Write out, from the entries below, exactly the lines that run between the lines holding "right shoulder: (348, 232)" and "left eye: (203, 183)", inclusive, and stop there.

_Supplied information_.
• • • •

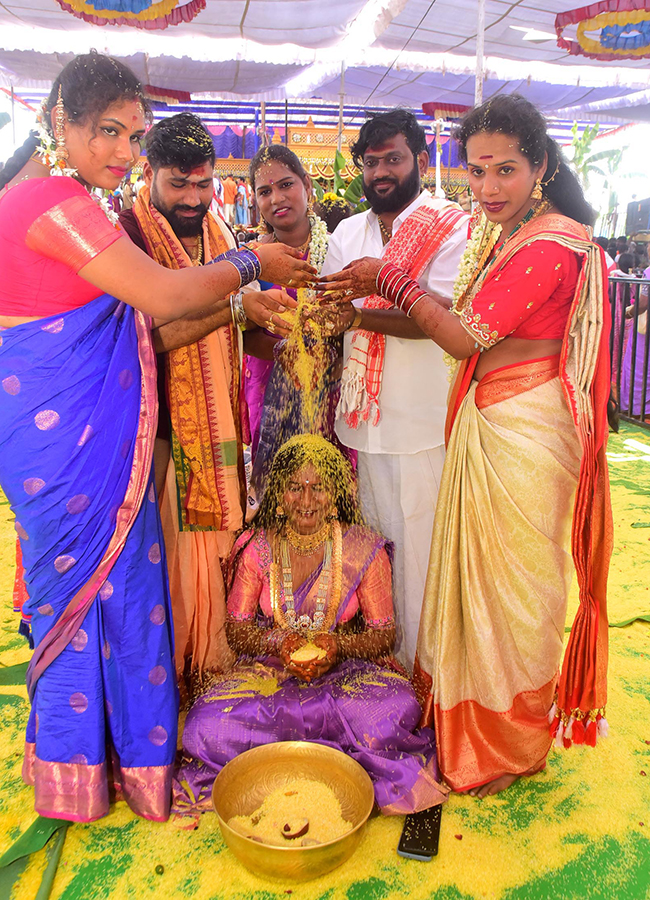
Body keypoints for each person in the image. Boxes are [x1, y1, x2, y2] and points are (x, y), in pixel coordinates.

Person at [0, 52, 315, 823]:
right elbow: (166, 294)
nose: (122, 151)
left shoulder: (70, 205)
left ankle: (125, 771)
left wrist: (239, 311)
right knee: (87, 605)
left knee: (124, 598)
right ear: (58, 124)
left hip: (86, 443)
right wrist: (250, 263)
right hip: (68, 447)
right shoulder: (50, 203)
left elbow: (148, 327)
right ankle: (82, 776)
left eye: (132, 135)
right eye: (106, 131)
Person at [321, 93, 612, 798]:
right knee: (485, 582)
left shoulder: (549, 243)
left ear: (539, 165)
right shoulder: (513, 233)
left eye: (504, 170)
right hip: (495, 418)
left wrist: (387, 278)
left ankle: (505, 738)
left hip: (523, 431)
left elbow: (460, 335)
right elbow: (473, 319)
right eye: (477, 171)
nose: (486, 188)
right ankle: (475, 718)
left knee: (516, 589)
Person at [173, 434, 447, 816]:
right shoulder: (258, 548)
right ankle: (333, 755)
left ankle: (282, 756)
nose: (306, 501)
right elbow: (237, 630)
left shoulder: (362, 548)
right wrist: (278, 644)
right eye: (295, 488)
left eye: (317, 488)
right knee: (205, 724)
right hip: (270, 676)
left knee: (396, 707)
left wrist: (339, 647)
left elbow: (383, 635)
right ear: (280, 496)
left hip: (348, 676)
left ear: (334, 493)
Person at [319, 109, 468, 669]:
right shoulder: (348, 232)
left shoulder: (448, 225)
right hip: (362, 422)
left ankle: (427, 672)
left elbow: (445, 318)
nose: (381, 171)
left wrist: (360, 316)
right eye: (372, 161)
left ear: (421, 162)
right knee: (375, 551)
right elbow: (334, 306)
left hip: (423, 421)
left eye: (394, 159)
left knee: (424, 558)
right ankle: (383, 668)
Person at [118, 113, 251, 682]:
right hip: (154, 424)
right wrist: (238, 306)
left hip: (218, 419)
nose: (194, 197)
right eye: (179, 183)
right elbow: (147, 338)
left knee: (214, 544)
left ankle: (210, 659)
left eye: (203, 183)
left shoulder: (221, 233)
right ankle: (169, 672)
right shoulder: (127, 234)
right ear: (149, 172)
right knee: (163, 554)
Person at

• • • •

_Completed task_.
right shoulder: (348, 232)
left shoulder: (448, 225)
right hip: (362, 422)
left ankle: (427, 672)
left elbow: (445, 318)
nose: (381, 171)
left wrist: (360, 316)
right eye: (372, 161)
left ear: (421, 162)
right knee: (375, 551)
right elbow: (334, 306)
left hip: (423, 421)
left eye: (394, 159)
left knee: (424, 558)
right ankle: (383, 668)
Person at [118, 113, 251, 682]:
right hip: (154, 424)
right wrist: (238, 306)
left hip: (218, 419)
nose: (194, 197)
right eye: (179, 183)
right elbow: (147, 338)
left knee: (214, 544)
left ankle: (210, 659)
left eye: (203, 183)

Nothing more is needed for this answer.